The good news: CSS (Cascading Style Sheets) makes it possible to style your Web pages however you want.  The bad news: Making CSS do what you want can get difficult, especially as your pages get increasingly complex. Lea Verou not only creates a large number of CSS-related tools, but also explains how to use CSS. Over the last few years, she has given talks about “CSS secrets,” things that might not be obvious, even to people who use CSS on a regular basis. In this talk, she describes 10 of these secrets, showing how to use the power of CSS without having to scratch your head too terribly much.

[Video 179] Kito Mann: JavaScript, the assembly language of the web

JavaScript is everywhere! It’s in browsers, but also increasingly on servers. In this talk, Kito Mann describes why JavaScript is the only language that does (and will) run in every browser — and thus why it’s the language that we increasingly need to think about. The thing is, thinking about JavaScript doesn’t mean writing in JavaScript; the talk describes several languages built on top of JavaScript, and compares their advantages and disadvantages, as well as why people would use them rather than ES6 (i.e., the new version of JavaScript).

[Video 175] Martin Fowler: Microservices

So you created a great new Web application!  That’s great, and because it’s new, it’ll be easy to maintain… until it accumulates more and more features, and data, and bloat.  Someone might then suggest that you refactor your system into one using “microservices,” breaking your large, uniform system into a number of smaller ones.  Microservices can indeed be helpful, but it’s important to understand what they are, and what they do.  In this talk, Martin Fowler describes what a microservice is (and what it isn’t), and what we’re likely to find as we migrate toward them in our Web applications.

[Video 173] Kylie Stradley: Amelia Bedelia Learns to Code

Learning to code is sort of like learning a foreign language; you’ll make lots of mistakes that you can laugh at (and about) later on. In this talk, Kylie Stradley points out that many of us make the same mistakes when learning to develop Rails applications — and talks about how we make such mistakes, and the long, difficult road that beginners follow when learning to program.

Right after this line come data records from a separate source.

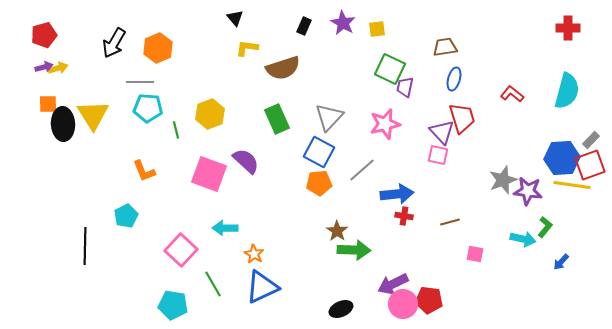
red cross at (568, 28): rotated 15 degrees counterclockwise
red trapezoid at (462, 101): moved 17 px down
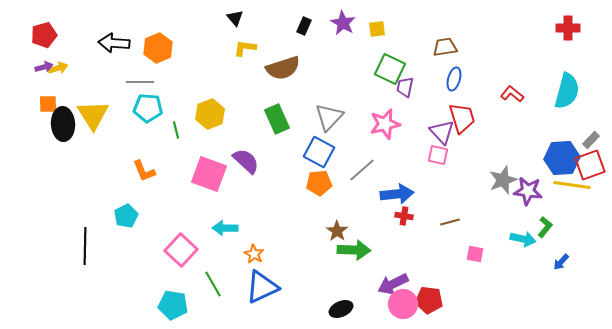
black arrow at (114, 43): rotated 64 degrees clockwise
yellow L-shape at (247, 48): moved 2 px left
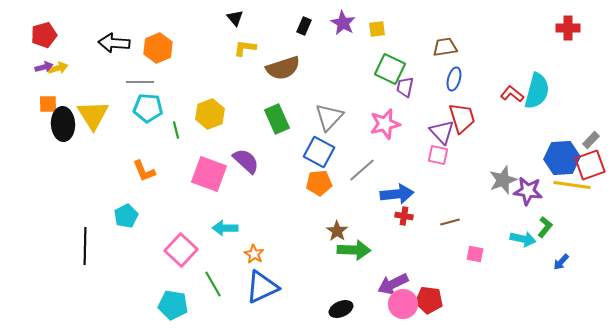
cyan semicircle at (567, 91): moved 30 px left
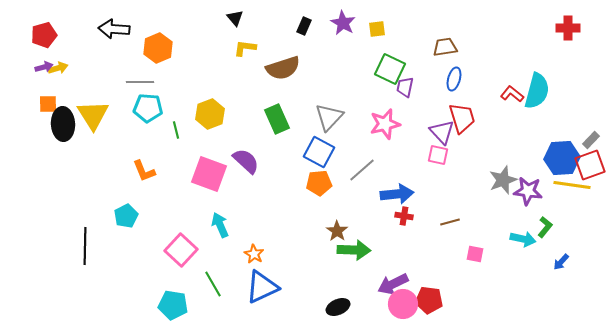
black arrow at (114, 43): moved 14 px up
cyan arrow at (225, 228): moved 5 px left, 3 px up; rotated 65 degrees clockwise
black ellipse at (341, 309): moved 3 px left, 2 px up
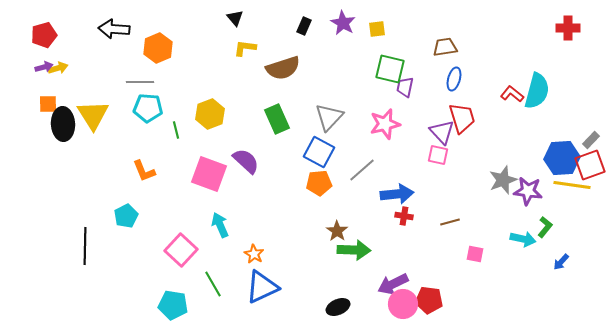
green square at (390, 69): rotated 12 degrees counterclockwise
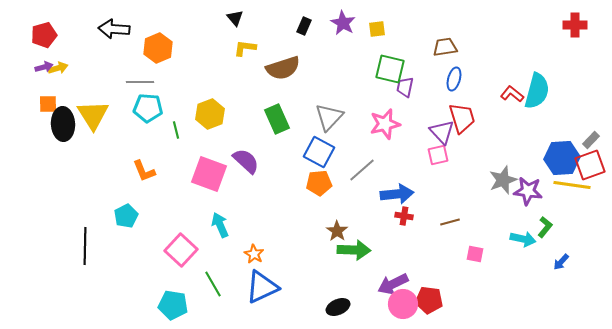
red cross at (568, 28): moved 7 px right, 3 px up
pink square at (438, 155): rotated 25 degrees counterclockwise
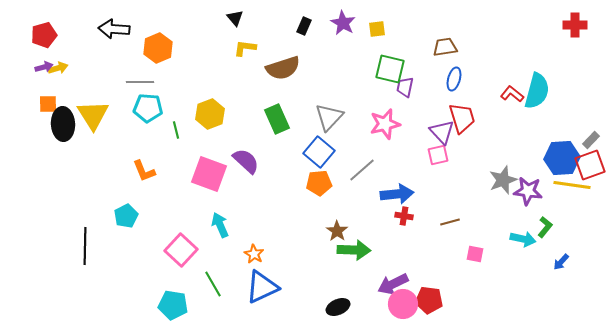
blue square at (319, 152): rotated 12 degrees clockwise
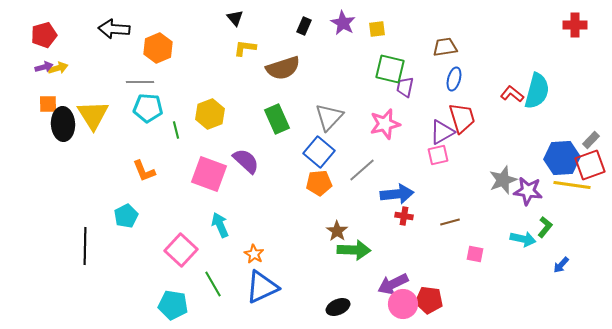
purple triangle at (442, 132): rotated 44 degrees clockwise
blue arrow at (561, 262): moved 3 px down
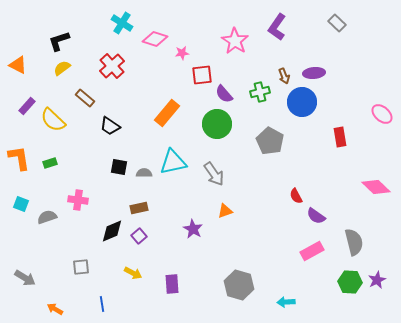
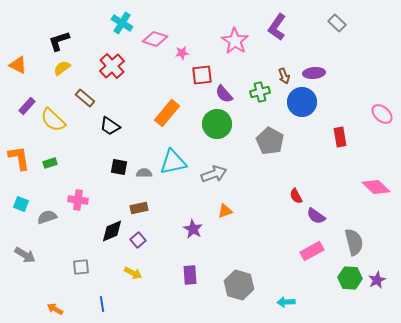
gray arrow at (214, 174): rotated 75 degrees counterclockwise
purple square at (139, 236): moved 1 px left, 4 px down
gray arrow at (25, 278): moved 23 px up
green hexagon at (350, 282): moved 4 px up
purple rectangle at (172, 284): moved 18 px right, 9 px up
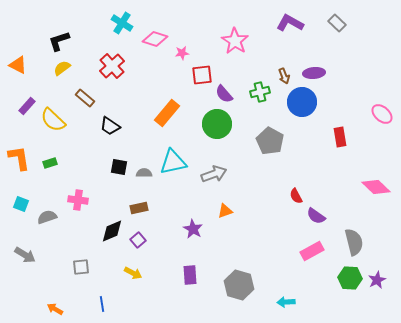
purple L-shape at (277, 27): moved 13 px right, 4 px up; rotated 84 degrees clockwise
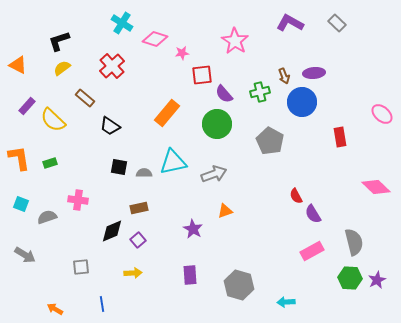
purple semicircle at (316, 216): moved 3 px left, 2 px up; rotated 24 degrees clockwise
yellow arrow at (133, 273): rotated 30 degrees counterclockwise
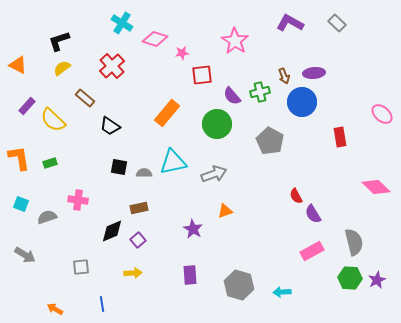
purple semicircle at (224, 94): moved 8 px right, 2 px down
cyan arrow at (286, 302): moved 4 px left, 10 px up
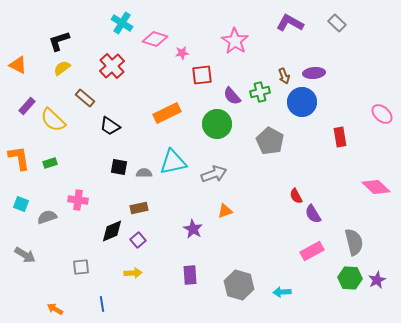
orange rectangle at (167, 113): rotated 24 degrees clockwise
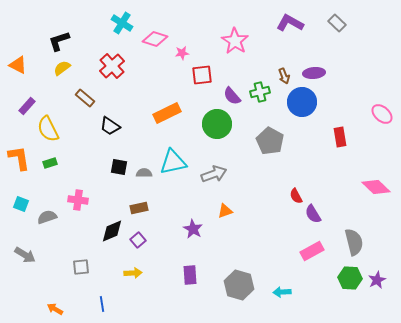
yellow semicircle at (53, 120): moved 5 px left, 9 px down; rotated 20 degrees clockwise
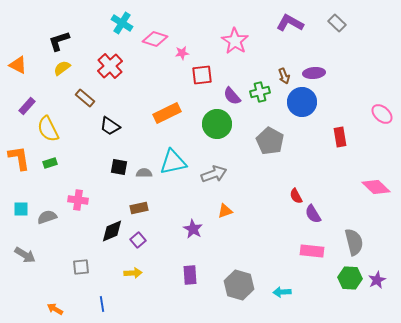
red cross at (112, 66): moved 2 px left
cyan square at (21, 204): moved 5 px down; rotated 21 degrees counterclockwise
pink rectangle at (312, 251): rotated 35 degrees clockwise
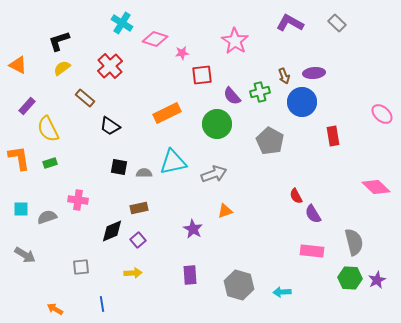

[Video 172] Chris Morgan: Fast, secure, safe: the web that can still be

The Web is amazing, for sure — but it has also failed to live up to many of our (and its) initial promises. There are a lot of bad guys out there, making it unsafe for ordinary people.  It’s not as secure as we would like.  And of course, it’s not as fast as we would like.  What does this mean, and what can we do about it? In this talk, Chris Morgan describes a number of ways in which the Web’s infrastructure can and should change, so that we can benefit even more from the Web as it currently exists. If you’re a web developer, then you’ll likely identify with many of the things mentioned in this talk.  It’ll also explain some of the motivations for the Rust language, and the ways in which Rust tries to improve on other languages in all of these areas.

Mike Hostetler: Introduction to Sails.js

Sails.js is a server-side Web framework that sits on top of Node.js. It is thus built in JavaScript, allowing you to use the same event-oriented architecture in the browser and on your server.  In this talk, Mike Hostetler introduces it to Web developers, demonstrating its power and scalability,  its MVC structure, and the Waterline ORM.  If you want to work in JavaScript on the server, but find Node.js to be too low level, then this talk can introduce you to Sails.js.